> Extract
· · · ·
On the Deconstruction of the Church: Vattimo
Saturday, July 3rd, 2010
In this post, I continue arguing for the deconstruction of the church (previously here and here).
In a public debate with anthropologist René Girard, Gianni Vattimo summed up his philosophical project, stating, “[e]verything depends on an effort to be faithful to the basic purpose of Heidegger’s philosophy, even against Heidegger himself.” (Christianity, Truth and Weakening Faith, 83) Indeed, Vattimo has sought to extend Heidegger’s writing by elucidating the dissolution of metaphysical pensiero forte in favor of what he terms weak thought.
This necessarily includes Heidegger’s Verwindung, explicated well by Thomas Guarino: “[t]he task is one of healing, which is also a kind of twisting and even deformation, because modernity must be disciplined and rethought in our own epoch and culture.” (Vattimo and Theology, 7) In his public debate, Vattimo likewise asserts, “The overcoming of metaphysics – which in Heidegger’s view, as readers probably know, can only be Verwindung, and acceptance-distortion – will prepare a new way of conceiving Being that might also reopen the possibility for religious experience…” (CTWF, 82)
· · · ·
> Listing
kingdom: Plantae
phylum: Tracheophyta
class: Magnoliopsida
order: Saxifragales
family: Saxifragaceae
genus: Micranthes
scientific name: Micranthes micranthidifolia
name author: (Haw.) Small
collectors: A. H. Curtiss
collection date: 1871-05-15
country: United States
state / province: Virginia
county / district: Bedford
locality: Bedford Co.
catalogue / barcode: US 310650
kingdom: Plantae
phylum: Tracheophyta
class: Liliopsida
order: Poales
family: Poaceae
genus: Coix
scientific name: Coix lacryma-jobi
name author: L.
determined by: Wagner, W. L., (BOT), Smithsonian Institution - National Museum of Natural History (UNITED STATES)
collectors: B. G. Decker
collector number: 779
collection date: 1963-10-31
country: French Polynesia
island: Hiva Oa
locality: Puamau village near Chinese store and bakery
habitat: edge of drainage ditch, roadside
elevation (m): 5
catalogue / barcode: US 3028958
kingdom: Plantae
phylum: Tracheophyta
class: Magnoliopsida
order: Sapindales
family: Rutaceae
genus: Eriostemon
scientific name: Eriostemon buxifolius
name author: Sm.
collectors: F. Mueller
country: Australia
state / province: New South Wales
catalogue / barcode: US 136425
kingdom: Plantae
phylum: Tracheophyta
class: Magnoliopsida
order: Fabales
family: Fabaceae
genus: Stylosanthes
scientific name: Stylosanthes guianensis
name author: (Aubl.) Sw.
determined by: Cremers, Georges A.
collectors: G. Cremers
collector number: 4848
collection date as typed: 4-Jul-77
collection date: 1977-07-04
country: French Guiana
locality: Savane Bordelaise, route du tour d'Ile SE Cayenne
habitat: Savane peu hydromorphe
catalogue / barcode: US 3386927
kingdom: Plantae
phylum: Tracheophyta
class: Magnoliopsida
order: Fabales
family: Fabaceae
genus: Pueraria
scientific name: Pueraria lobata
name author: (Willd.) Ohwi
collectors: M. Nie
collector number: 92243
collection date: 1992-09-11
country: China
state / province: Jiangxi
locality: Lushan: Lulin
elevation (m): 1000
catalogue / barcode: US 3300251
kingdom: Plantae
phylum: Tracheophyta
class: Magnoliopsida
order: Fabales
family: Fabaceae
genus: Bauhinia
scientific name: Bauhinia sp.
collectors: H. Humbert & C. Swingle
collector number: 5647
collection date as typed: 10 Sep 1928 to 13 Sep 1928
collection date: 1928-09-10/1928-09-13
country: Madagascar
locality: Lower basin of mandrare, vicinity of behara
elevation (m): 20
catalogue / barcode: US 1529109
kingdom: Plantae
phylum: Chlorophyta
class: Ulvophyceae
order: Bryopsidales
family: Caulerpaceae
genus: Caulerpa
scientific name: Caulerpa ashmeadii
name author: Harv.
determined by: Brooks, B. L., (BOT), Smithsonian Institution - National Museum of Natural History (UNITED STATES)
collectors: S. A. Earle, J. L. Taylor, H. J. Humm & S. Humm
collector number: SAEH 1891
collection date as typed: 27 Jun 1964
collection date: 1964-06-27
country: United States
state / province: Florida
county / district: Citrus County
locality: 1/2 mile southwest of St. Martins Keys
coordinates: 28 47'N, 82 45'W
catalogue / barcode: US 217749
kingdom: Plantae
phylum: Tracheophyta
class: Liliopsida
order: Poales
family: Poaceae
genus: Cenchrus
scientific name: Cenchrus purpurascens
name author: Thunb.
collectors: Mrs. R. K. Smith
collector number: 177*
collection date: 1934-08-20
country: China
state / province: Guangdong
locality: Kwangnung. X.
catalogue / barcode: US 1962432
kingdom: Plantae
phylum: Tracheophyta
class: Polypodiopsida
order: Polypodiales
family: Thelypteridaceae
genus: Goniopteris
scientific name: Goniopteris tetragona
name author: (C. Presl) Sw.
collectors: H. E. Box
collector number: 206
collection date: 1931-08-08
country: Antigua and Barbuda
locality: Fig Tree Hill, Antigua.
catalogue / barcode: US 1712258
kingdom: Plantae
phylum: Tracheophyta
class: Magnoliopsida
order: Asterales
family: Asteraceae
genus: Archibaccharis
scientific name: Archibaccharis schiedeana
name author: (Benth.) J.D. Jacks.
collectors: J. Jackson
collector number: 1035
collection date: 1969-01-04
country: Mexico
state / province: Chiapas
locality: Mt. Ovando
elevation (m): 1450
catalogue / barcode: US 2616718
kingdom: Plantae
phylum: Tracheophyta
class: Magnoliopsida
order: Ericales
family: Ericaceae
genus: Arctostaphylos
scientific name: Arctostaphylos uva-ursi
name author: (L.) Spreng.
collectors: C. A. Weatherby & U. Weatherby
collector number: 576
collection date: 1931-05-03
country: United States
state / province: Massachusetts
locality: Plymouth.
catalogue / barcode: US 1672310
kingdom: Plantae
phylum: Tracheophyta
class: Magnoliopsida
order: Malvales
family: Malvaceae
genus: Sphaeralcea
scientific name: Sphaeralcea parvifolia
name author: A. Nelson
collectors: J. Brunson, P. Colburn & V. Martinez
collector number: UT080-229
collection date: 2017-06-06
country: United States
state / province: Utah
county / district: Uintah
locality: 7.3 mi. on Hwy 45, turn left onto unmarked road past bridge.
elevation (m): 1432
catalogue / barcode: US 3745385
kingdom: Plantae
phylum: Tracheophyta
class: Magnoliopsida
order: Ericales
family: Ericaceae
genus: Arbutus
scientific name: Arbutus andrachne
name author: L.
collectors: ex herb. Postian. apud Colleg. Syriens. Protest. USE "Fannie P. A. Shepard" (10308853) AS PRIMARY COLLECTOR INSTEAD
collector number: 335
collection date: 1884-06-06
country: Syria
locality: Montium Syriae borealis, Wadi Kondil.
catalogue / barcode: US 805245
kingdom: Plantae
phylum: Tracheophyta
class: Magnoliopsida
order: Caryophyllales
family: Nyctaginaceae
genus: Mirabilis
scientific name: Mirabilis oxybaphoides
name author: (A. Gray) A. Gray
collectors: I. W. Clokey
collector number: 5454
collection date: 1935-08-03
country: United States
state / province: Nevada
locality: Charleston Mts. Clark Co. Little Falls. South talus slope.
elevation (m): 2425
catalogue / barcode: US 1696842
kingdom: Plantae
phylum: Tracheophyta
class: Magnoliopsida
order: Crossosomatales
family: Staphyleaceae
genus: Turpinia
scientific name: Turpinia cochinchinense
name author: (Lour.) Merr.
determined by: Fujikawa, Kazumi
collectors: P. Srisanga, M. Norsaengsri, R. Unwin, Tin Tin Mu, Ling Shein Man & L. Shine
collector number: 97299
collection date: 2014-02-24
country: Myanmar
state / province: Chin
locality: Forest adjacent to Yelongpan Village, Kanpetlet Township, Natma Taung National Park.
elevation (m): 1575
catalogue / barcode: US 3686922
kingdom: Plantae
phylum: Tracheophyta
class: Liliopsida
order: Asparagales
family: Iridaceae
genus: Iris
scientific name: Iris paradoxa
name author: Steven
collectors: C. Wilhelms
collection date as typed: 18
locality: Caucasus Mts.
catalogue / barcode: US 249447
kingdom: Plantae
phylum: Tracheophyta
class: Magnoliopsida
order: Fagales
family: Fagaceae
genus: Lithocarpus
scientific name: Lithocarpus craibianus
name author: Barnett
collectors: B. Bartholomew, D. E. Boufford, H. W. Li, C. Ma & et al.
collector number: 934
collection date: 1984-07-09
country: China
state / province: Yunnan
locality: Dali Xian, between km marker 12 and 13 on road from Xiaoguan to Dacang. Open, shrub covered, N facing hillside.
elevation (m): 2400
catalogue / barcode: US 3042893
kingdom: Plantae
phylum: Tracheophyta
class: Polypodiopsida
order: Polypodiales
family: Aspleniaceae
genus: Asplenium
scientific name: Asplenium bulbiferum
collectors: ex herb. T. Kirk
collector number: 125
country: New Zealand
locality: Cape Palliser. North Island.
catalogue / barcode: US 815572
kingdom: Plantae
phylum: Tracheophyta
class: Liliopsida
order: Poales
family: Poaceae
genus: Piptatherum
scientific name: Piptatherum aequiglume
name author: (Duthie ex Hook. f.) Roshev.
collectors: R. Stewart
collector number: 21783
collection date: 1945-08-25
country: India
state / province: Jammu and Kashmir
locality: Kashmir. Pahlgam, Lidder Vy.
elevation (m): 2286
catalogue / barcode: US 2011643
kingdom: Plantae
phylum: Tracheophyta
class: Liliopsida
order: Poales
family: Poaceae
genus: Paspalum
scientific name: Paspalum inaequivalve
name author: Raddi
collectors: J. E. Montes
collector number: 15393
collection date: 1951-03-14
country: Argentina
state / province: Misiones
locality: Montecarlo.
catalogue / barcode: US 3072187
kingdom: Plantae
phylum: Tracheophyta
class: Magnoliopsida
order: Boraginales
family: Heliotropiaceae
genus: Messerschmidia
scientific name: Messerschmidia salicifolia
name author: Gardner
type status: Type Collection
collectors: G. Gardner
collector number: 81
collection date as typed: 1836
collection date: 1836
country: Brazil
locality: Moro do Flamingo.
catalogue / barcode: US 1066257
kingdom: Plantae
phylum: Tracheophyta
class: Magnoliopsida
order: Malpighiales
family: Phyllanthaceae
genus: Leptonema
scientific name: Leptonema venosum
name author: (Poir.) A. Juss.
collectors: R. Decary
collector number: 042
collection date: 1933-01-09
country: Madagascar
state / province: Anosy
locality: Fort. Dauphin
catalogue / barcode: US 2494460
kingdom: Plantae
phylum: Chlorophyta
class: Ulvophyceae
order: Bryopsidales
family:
· · · ·
> Given task 1
List every person named in the post on Vattimo and the deconstruction of the church.
> Given task 2
Continue the post on Vattimo and the deconstruction of the church, starting after its final sentence.
The rows come from a separate source, unrelated to the post on Vattimo.

> Expected output 1
René Girard, Gianni Vattimo, Heidegger, Thomas Guarino

> Expected output 2
Such an ‘acceptance-distortion’ adopted by Vattimo functions as a corollary to our project here, namely how to appropriate Jesus’ first-century temple action to twenty-first century ecclesiology. As we will see, such healing, twisting, and deforming truly ‘depends on an effort to be faithful to the basic purpose’ of Jesus’ countercultural, counter-temple mission.
As aforementioned, Vattimo’s project continues the thought of Heidegger and Nietzsche, the latter of whom marked the demise of modernity with his famous – and largely misunderstood – phrase “God is dead.” Guarino notes, “it is Nietzsche’s manifesto “God is dead” that marks the real passage from modernity.” (VT, 6) Metaphysics, it has been argued, sought to enforce an extrinsic, final norm, restricting human freedom, putting an end to the discussion of humanity’s becoming in history, jeopardizing the liberty of human self-creation and ending the continuing conversation of historical consciousness. (VT, 39)
While the majority of Christian history has rejoiced in such strong foundational principles, Vattimo argues it is rather the demise of metaphysics that is the true fulfillment of the Christian message. In After the Death of God, Vattimo asserts, “Christianity is a stimulus, a message that sets in motion a tradition of thought that will eventually realize its freedom from metaphysics.” (After the Death of God, 35) Thus, instead of mourning this loss of truth, all Christians should rejoice in this fulfillment of the Christian message, which seeks to demolish and replace strong constructs. From the outset, then, we can see an apt comparison with Jesus’ temple proclamation, if we simply substitute the metaphysical structures for the first-century physical structure: “Destroy this temple, and I will raise it again in three days.” (John 2.19)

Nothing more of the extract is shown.